- Job -
Please format the material below as a JSON list of strings, with one string for each line and no blank lines.

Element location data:
-- Start --
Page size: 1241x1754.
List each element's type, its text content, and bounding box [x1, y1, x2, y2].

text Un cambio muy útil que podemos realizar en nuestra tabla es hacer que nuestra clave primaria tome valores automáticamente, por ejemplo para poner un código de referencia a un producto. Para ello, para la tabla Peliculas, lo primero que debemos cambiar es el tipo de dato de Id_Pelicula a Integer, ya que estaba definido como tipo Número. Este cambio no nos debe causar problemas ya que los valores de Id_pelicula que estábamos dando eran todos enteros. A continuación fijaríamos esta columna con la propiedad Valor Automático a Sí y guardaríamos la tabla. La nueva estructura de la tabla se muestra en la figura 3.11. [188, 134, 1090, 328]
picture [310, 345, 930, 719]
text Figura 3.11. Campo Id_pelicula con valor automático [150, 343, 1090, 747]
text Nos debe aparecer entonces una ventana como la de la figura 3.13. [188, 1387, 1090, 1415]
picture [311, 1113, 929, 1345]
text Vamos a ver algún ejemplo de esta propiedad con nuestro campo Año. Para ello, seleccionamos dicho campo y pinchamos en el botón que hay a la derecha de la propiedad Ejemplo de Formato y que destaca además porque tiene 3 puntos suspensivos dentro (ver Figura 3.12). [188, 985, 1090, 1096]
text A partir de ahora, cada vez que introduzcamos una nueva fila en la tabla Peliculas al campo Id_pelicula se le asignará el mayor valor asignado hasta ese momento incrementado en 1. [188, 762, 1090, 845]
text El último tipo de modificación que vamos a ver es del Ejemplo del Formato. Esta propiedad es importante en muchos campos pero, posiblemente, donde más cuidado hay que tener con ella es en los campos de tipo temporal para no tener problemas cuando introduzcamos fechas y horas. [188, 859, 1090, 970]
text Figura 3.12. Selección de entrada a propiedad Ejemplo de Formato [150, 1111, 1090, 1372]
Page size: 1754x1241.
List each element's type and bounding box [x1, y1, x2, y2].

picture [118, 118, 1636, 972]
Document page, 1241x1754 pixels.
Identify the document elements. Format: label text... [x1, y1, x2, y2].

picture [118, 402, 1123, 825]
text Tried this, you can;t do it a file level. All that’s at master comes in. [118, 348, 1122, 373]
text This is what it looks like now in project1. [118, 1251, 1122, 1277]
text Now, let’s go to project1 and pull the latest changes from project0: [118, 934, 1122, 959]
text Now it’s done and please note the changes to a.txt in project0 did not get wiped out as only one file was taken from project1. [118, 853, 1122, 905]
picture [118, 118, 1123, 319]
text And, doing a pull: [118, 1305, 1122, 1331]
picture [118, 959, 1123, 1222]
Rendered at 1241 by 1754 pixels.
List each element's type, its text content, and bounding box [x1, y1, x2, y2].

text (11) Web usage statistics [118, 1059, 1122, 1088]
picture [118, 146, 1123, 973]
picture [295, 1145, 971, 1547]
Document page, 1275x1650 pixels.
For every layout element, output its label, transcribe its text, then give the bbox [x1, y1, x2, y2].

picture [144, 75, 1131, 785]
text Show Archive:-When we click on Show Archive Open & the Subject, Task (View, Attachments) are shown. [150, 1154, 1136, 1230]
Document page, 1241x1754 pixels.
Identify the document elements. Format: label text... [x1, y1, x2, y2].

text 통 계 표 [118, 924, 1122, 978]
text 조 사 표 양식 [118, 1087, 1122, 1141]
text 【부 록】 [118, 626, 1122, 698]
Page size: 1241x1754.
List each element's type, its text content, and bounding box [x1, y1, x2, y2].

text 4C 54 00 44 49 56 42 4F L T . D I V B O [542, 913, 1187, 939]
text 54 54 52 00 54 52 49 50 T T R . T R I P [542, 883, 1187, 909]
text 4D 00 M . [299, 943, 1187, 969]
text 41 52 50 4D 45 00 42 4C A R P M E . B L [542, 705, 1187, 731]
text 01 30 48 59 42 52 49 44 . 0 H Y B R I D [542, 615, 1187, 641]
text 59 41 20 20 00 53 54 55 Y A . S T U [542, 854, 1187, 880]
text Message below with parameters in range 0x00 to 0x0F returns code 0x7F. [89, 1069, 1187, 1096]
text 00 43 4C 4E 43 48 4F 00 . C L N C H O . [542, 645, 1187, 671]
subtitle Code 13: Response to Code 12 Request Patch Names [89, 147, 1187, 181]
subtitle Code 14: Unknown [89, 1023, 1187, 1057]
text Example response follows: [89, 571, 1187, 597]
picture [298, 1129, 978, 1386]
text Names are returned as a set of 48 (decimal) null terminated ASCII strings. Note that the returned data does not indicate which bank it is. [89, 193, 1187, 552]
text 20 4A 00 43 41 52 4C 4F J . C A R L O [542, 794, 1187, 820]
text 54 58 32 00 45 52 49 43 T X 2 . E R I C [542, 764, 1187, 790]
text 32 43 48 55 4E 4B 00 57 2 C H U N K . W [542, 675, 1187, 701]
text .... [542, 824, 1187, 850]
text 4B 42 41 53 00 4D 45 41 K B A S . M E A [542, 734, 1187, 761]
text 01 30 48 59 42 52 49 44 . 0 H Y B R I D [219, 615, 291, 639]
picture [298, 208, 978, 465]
-- End --
- Exercise output -
[
  "Page size: 1241x1754.",
  "List each element's type, its text content, and bounding box [x1, y1, x2, y2].",
  "text Un cambio muy útil que podemos realizar en nuestra tabla es hacer que nuestra clave primaria tome valores automáticamente, por ejemplo para poner un código de referencia a un producto. Para ello, para la tabla Peliculas, lo primero que debemos cambiar es el tipo de dato de Id_Pelicula a Integer, ya que estaba definido como tipo Número. Este cambio no nos debe causar problemas ya que los valores de Id_pelicula que estábamos dando eran todos enteros. A continuación fijaríamos esta columna con la propiedad Valor Automático a Sí y guardaríamos la tabla. La nueva estructura de la tabla se muestra en la figura 3.11. [188, 134, 1090, 328]",
  "picture [310, 345, 930, 719]",
  "text Figura 3.11. Campo Id_pelicula con valor automático [150, 343, 1090, 747]",
  "text Nos debe aparecer entonces una ventana como la de la figura 3.13. [188, 1387, 1090, 1415]",
  "picture [311, 1113, 929, 1345]",
  "text Vamos a ver algún ejemplo de esta propiedad con nuestro campo Año. Para ello, seleccionamos dicho campo y pinchamos en el botón que hay a la derecha de la propiedad Ejemplo de Formato y que destaca además porque tiene 3 puntos suspensivos dentro (ver Figura 3.12). [188, 985, 1090, 1096]",
  "text A partir de ahora, cada vez que introduzcamos una nueva fila en la tabla Peliculas al campo Id_pelicula se le asignará el mayor valor asignado hasta ese momento incrementado en 1. [188, 762, 1090, 845]",
  "text El último tipo de modificación que vamos a ver es del Ejemplo del Formato. Esta propiedad es importante en muchos campos pero, posiblemente, donde más cuidado hay que tener con ella es en los campos de tipo temporal para no tener problemas cuando introduzcamos fechas y horas. [188, 859, 1090, 970]",
  "text Figura 3.12. Selección de entrada a propiedad Ejemplo de Formato [150, 1111, 1090, 1372]",
  "Page size: 1754x1241.",
  "List each element's type and bounding box [x1, y1, x2, y2].",
  "picture [118, 118, 1636, 972]",
  "Document page, 1241x1754 pixels.",
  "Identify the document elements. Format: label text... [x1, y1, x2, y2].",
  "picture [118, 402, 1123, 825]",
  "text Tried this, you can;t do it a file level. All that’s at master comes in. [118, 348, 1122, 373]",
  "text This is what it looks like now in project1. [118, 1251, 1122, 1277]",
  "text Now, let’s go to project1 and pull the latest changes from project0: [118, 934, 1122, 959]",
  "text Now it’s done and please note the changes to a.txt in project0 did not get wiped out as only one file was taken from project1. [118, 853, 1122, 905]",
  "picture [118, 118, 1123, 319]",
  "text And, doing a pull: [118, 1305, 1122, 1331]",
  "picture [118, 959, 1123, 1222]",
  "Rendered at 1241 by 1754 pixels.",
  "List each element's type, its text content, and bounding box [x1, y1, x2, y2].",
  "text (11) Web usage statistics [118, 1059, 1122, 1088]",
  "picture [118, 146, 1123, 973]",
  "picture [295, 1145, 971, 1547]",
  "Document page, 1275x1650 pixels.",
  "For every layout element, output its label, transcribe its text, then give the bbox [x1, y1, x2, y2].",
  "picture [144, 75, 1131, 785]",
  "text Show Archive:-When we click on Show Archive Open & the Subject, Task (View, Attachments) are shown. [150, 1154, 1136, 1230]",
  "Document page, 1241x1754 pixels.",
  "Identify the document elements. Format: label text... [x1, y1, x2, y2].",
  "text 통 계 표 [118, 924, 1122, 978]",
  "text 조 사 표 양식 [118, 1087, 1122, 1141]",
  "text 【부 록】 [118, 626, 1122, 698]",
  "Page size: 1241x1754.",
  "List each element's type, its text content, and bounding box [x1, y1, x2, y2].",
  "text 4C 54 00 44 49 56 42 4F L T . D I V B O [542, 913, 1187, 939]",
  "text 54 54 52 00 54 52 49 50 T T R . T R I P [542, 883, 1187, 909]",
  "text 4D 00 M . [299, 943, 1187, 969]",
  "text 41 52 50 4D 45 00 42 4C A R P M E . B L [542, 705, 1187, 731]",
  "text 01 30 48 59 42 52 49 44 . 0 H Y B R I D [542, 615, 1187, 641]",
  "text 59 41 20 20 00 53 54 55 Y A . S T U [542, 854, 1187, 880]",
  "text Message below with parameters in range 0x00 to 0x0F returns code 0x7F. [89, 1069, 1187, 1096]",
  "text 00 43 4C 4E 43 48 4F 00 . C L N C H O . [542, 645, 1187, 671]",
  "subtitle Code 13: Response to Code 12 Request Patch Names [89, 147, 1187, 181]",
  "subtitle Code 14: Unknown [89, 1023, 1187, 1057]",
  "text Example response follows: [89, 571, 1187, 597]",
  "picture [298, 1129, 978, 1386]",
  "text Names are returned as a set of 48 (decimal) null terminated ASCII strings. Note that the returned data does not indicate which bank it is. [89, 193, 1187, 552]",
  "text 20 4A 00 43 41 52 4C 4F J . C A R L O [542, 794, 1187, 820]",
  "text 54 58 32 00 45 52 49 43 T X 2 . E R I C [542, 764, 1187, 790]",
  "text 32 43 48 55 4E 4B 00 57 2 C H U N K . W [542, 675, 1187, 701]",
  "text .... [542, 824, 1187, 850]",
  "text 4B 42 41 53 00 4D 45 41 K B A S . M E A [542, 734, 1187, 761]",
  "text 01 30 48 59 42 52 49 44 . 0 H Y B R I D [219, 615, 291, 639]",
  "picture [298, 208, 978, 465]"
]